On January 15, 2009, Sully landed a crippled US Airways jet on the Hudson River, saving all 155 aboard. He became a media sensation, even while questions were raised about his decisions during the 208-second flight.

Todd Komarnicki's script (based on a memoir by Sullenberger and Jeffrey Zaslow) jumps right into the incident as Sully's Flight 1549 is cleared for takeoff. Like Eastwood’s American Sniper, Sully jumps back and forth in time, sketching in details about the pilot as a teen and then in the Air Force.

Splintering the movie's timeline allows Eastwood to explain the aftermath of Flight 1549 before getting to the heart of the story. While reporters clamor for interviews, investigators from the National Transportation Safety Board begin hearings that quickly take on an antagonistic tone.

Sully and co-pilot Jeff Skiles (Aaron Eckhart) are asked repeatedly why they didn't try to land the plane back at La Guardia Airport or at nearby Teterboro. Computer simulations suggest that the jet could have been saved. One board member suggests that the plane wasn't as disabled as Sullenberger thought.

The script hints at Sullenberger's domestic problems. His marriage with his wife Lorrie (Laura Linney) has been strained by their extended separations. Like many middle-class parents after the 2008 stock-market crash, they are overextended financially, struggling to generate enough extra income to hold onto their home.
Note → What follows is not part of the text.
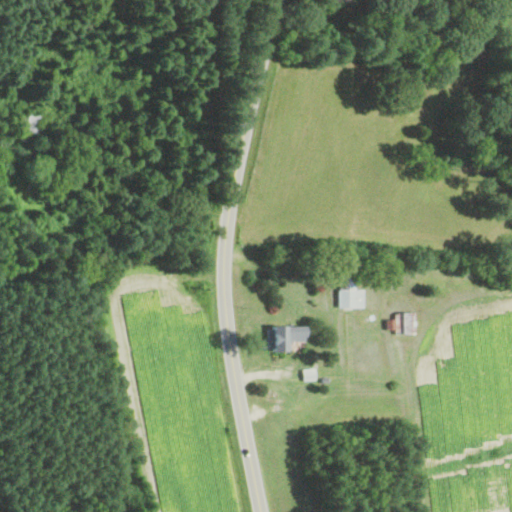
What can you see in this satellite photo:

In another strong, ego-less performance, Tom Hanks captures the tight-lipped confidence of a man who devoted his life to aviation. At the same time, Hanks shows the fears, second-guessing and panic attacks that afflicted Sullenberger after the accident.

Eastwood's recent movies have often focused on the price of fame. In Flags of Our Fathers and American Sniper, he was more interested in the aftermath of heroism than in the acts themselves. The endless demands on time, the emptiness of celebrity, the irrational hostility of peers all afflict Sully even as he tries to recover from the shock of the accident.

The movie shows in graphic detail ways that Flight 1549 could have ended differently. Sully works through the accident from several viewpoints, including air-traffic controller Patrick Harten (Patch Darragh) and ferryboat captain Vincent Peter Lombardi (one of many real-life figures to appear in the movie). As viewers learn what's at stake, each version of the flight becomes more unnerving.

Eastwood and his crew make few concessions to the IMAX format. Cinematographer Tom Stern's visuals are clear and unfussy, Blu Murray's editing calm and direct. Eastwood's style reduces every element of filmmaking—acting, editing, music—to telling the story as efficiently as possible.

"We did our job," Sullenberger says to Skiles during a break in testimony. Sully celebrates that spirit of dedication and professionalism. When artists of this caliber routinely perform at this high a level, it's easy to take their work for granted. While staying rooted firmly to its subject, Sully manages to say more about how we live than any Hollywood release this year.